When asked what themes best reveal who Mary Shelley was, Sapienza pointed to the novel’s psychological depth. “People really have this double personality,” she said. “The way you feel inside, you project outside. The monster is the monster you have inside, and she projected it outside – and then everybody hated it.” She emphasized two important themes: the pain of being rejected for being different, and the fear of not belonging to the norm. According to Sapienza, those ideas mirror Mary Shelley’s own insecurities being a young woman writer in a male dominated world, often dismissed, misunderstood, or overshadowed.

These insecurities were not imagined. Mary Shelley faced challenges that most of her male peers never had to consider. “Women were not allowed to attend any college,” Sapienza explained. “The challenge was just being able to publish her work, to have it out… there was this kind of rejection.” She compared Mary Shelley’s struggle to obstacles women still face today, noting how society continues to treat women’s minds as inferior or less authoritative.

Yet despite this, Mary Shelley pushed through. What helped her, Sapienza argued, was that she grew up “lucky to have a library… and group discussions with other writers,” even if most were men. Education, for her, happened at home – in conversations, in reading, in listening. She also had the influence of Percy Shelley whom Sapienza referred to as “the husband, the poet,” highlighting how his work, like Ozymandias, shared Mary’s critical voice toward power and inequality.

Despite her struggles, Mary Shelley was resilient. After Percy died in 1822, she returned to England with their only surviving child and committed herself to preserving his legacy, editing and publishing his works. At the same time, she continued writing novels that explored history, politics, plague, and survival. The Last Man, a dystopian novel about a world destroyed by disease, revealed her deep grief and her ability to imagine futures far beyond her own time.

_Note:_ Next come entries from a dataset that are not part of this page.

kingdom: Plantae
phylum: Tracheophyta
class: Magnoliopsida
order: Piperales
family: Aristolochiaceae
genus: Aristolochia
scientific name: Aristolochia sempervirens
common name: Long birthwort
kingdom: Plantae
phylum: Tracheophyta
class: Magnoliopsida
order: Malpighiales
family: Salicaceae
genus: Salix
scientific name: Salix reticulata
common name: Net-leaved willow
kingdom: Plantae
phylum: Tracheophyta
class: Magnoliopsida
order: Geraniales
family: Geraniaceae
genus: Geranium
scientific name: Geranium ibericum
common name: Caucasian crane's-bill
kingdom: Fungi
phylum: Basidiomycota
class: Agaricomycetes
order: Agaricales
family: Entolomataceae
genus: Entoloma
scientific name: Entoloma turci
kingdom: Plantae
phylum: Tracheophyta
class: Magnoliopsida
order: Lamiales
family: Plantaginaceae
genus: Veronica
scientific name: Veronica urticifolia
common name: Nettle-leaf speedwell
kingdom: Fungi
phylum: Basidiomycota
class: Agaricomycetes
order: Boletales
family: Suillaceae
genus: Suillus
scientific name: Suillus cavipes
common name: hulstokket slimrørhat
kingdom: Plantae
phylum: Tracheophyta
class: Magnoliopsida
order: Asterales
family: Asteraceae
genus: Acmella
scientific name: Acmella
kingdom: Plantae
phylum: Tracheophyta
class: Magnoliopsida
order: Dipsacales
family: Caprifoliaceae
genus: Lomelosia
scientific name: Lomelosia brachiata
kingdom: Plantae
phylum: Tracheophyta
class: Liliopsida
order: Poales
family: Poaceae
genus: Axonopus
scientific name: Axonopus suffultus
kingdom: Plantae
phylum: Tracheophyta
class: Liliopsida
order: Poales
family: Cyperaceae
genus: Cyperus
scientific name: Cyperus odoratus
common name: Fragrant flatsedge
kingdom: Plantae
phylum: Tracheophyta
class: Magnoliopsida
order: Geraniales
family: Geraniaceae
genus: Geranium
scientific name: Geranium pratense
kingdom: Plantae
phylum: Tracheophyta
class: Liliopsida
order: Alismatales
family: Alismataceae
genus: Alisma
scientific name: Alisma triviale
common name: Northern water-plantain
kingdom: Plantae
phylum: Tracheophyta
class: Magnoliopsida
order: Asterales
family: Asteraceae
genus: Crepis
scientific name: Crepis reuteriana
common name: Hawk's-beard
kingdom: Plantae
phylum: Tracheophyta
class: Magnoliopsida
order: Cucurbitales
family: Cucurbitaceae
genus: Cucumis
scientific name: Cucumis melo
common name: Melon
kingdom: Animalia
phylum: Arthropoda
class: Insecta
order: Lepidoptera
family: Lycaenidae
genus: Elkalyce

When asked what students are most surprised to learn about Mary Shelley, Sapienza said the real issue isn’t surprise — its context. “Today’s students don’t always have enough historical or biographical background,” she explained. But she believes that if they did, they would see how deeply Frankenstein reflects Mary Shelley’s own sense of inferiority and rejection. “She feels inferior because she’s seen as a ‘monster’; she’s a woman and she’s a writer”.

Mary Shelley died in 1851 at the age of 53, likely from a brain tumor. For years, she was remembered primarily as Percy Shelley’s widow. But time has restored her identity. Today, she stands not behind the men she loved, but beside them — and in many ways, farther ahead.

Her legacy is not just one brilliant novel, but a lifelong struggle to assert her voice in a world that tried to silence it. She understood what it meant to create, to mourn, to be rejected, and to keep going anyway. And in that sense, the most human part of Frankenstein is not the monster or the scientist. It is Mary Shelley herself, a woman that turned her own fears and insecurities into a story that still refuses to die.